Stored data

----------

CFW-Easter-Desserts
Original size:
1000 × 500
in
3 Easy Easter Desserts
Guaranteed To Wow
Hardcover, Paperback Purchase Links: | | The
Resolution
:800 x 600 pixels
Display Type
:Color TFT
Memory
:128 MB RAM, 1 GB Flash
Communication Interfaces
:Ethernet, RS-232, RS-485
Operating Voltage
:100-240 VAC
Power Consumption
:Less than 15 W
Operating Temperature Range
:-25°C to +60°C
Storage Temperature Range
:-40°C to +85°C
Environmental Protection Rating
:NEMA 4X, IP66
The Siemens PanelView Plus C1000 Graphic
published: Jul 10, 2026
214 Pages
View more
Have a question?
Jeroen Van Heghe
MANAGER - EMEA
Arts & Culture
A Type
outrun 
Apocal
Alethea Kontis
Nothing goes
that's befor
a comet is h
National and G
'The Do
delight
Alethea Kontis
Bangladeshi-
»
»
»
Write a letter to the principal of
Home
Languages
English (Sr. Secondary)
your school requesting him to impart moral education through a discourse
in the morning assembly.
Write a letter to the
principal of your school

----------

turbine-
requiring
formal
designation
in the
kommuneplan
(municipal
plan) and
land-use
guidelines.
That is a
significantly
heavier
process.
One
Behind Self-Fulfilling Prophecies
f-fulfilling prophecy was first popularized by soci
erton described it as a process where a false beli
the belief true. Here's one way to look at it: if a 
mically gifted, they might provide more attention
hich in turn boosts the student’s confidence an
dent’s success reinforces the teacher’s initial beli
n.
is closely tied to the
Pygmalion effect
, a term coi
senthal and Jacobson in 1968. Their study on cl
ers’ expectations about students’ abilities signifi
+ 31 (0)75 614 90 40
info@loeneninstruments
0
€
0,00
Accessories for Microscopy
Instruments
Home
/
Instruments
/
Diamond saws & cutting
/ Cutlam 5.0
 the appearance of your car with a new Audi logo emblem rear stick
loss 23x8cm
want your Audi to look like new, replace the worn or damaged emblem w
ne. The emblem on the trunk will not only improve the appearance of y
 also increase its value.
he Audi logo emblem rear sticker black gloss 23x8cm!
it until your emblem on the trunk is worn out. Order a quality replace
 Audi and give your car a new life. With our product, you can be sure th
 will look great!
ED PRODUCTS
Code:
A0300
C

----------

§ EXERCISE AIM
For this exercise, gather every line of the data that contains the word "worn".

§ ANSWER FOR THE TASK
want your Audi to look like new, replace the worn or damaged emblem w
it until your emblem on the trunk is worn out. Order a quality replace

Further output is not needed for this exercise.